President's Corner

The Central Role in Transformation
 BY KRISTI WILSON/School Administrator, October 2020


THE IMPORTANCE OF CENTRAL-OFFICE leadership never has been more apparent. Research clearly supports the central office’s role in strategically innovating systems and practices that will transform districtwide teaching and improve learning.

Yet some policymakers and even local constituents call for the defunding of central offices, the consolidation of elementary and secondary districts or the outsourcing of central-office functions to private management organizations. This line of thinking seeks to undermine the very force so clearly identified as critical to school improvement.

When superintendents set the vision and direction and articulate the roles and responsibilities of central-office staff in supporting teaching and learning as a top priority, they set clear expectations for central-office transformation. This prioritization of what’s important becomes the central guiding force behind everyone’s work in the organization.

True transformation is a long-term commitment. When superintendents are relentless in their focus on strategic goals, the result is better school engagement toward meeting those goals. School leaders’ work must align with these goals, and central-office leaders must make their stewardship of this mandate their primary purpose. Goals should be acknowledged and understood throughout the central office and all subsystems, with a shared leadership responsibility to keep members of the governing board apprised about how well the objectives are being met.

Further, superintendents can promote the development of leadership capacity through this shared ownership of common goals. Quite simply, deep sustainable changes in practice rarely occur spontaneously and are not sustained, transferred or maintained without concentrated attention by centralized leadership and high-capacity systemwide ownership.

How do you transform a central office to lead the work that stimulates continuous improvement? The Wallace Foundation research shows that providing district leaders with focused training and support around what teaching and learning priorities are — and why they are relevant to individual departments’ ability to fully engage in new practices — is an important step. More than that, all staff must be deeply engaged in the development of those priorities and be provided opportunities to explore their implications. Clearly, central leadership must establish and coordinate this work.

Modeling the importance of a continuous improvement approach to your work as a superintendent in the process of central-office transformation is also vital. Given that for some people these can be new ways of engaging, behaving or collaborating, the importance of people learning and leaning into their way of the work as it unfolds cannot be overemphasized.

The people in the organization must see the superintendent as an authentic learner alongside those who prioritize teaching and learning, as someone who values risk taking and “failing forward.” This then encourages learning-focused partnerships with principals to deepen their instructional leadership.

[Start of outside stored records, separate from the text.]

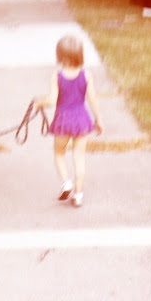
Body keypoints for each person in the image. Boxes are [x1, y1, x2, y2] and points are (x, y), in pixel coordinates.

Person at [35, 35, 103, 207]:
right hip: (81, 120)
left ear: (60, 56)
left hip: (63, 121)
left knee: (59, 153)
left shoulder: (57, 77)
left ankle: (66, 182)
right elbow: (93, 99)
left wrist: (38, 103)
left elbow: (51, 101)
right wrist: (98, 119)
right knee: (79, 157)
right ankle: (78, 195)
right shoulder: (86, 75)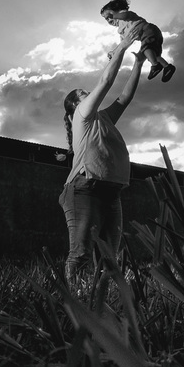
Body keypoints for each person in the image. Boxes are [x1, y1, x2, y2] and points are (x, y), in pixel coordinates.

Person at [59, 33, 147, 284]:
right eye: (83, 93)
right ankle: (74, 303)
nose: (89, 93)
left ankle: (101, 303)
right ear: (76, 105)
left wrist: (138, 62)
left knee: (109, 258)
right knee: (82, 253)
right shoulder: (82, 116)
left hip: (111, 191)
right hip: (84, 189)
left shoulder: (104, 118)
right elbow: (107, 81)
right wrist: (122, 46)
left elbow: (124, 98)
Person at [101, 0, 175, 82]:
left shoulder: (126, 15)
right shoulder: (121, 30)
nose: (109, 20)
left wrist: (114, 15)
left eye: (109, 16)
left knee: (146, 49)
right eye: (106, 19)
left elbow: (124, 15)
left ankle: (155, 65)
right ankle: (167, 67)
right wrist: (114, 51)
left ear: (117, 10)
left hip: (147, 29)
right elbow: (123, 43)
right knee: (153, 54)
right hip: (148, 34)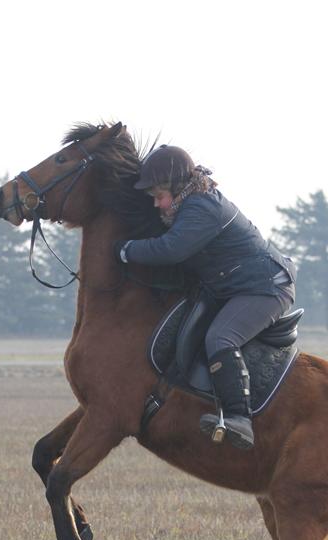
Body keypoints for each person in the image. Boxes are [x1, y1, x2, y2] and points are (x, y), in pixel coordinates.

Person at [114, 145, 296, 450]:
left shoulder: (202, 208)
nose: (157, 205)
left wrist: (124, 250)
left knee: (221, 339)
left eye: (159, 196)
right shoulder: (190, 205)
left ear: (176, 187)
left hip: (266, 288)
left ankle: (240, 419)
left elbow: (171, 249)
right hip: (233, 287)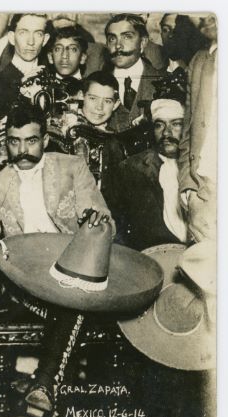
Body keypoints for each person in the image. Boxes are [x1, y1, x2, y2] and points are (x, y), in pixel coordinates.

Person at [0, 104, 113, 417]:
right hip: (26, 280)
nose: (22, 150)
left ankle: (45, 385)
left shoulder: (72, 167)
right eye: (14, 142)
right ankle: (56, 406)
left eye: (31, 141)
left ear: (45, 140)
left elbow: (99, 213)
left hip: (74, 268)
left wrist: (92, 220)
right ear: (6, 143)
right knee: (73, 305)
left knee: (73, 296)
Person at [108, 94, 189, 250]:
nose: (166, 133)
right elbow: (118, 228)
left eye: (176, 124)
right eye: (159, 125)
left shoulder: (202, 167)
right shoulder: (131, 168)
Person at [178, 13, 217, 244]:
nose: (201, 15)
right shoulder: (200, 60)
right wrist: (190, 192)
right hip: (203, 197)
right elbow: (188, 135)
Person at [103, 14, 163, 132]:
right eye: (112, 39)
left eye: (127, 37)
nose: (118, 46)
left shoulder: (163, 81)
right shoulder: (96, 83)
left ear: (143, 42)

The constant need to communicate the relevance and the role district-level administrators play in supporting teaching and learning cannot be understated. Ongoing engagement with teachers, parents, political supporters and governing board members sustains commitment.

People often forget just how important the role of central-office administrators is, not only in the operations of a district, but in championing consistent reform efforts for teaching and learning. It is too easy for these administrators to be viewed as “the others.” 

It is up to us to be sure our value is understood.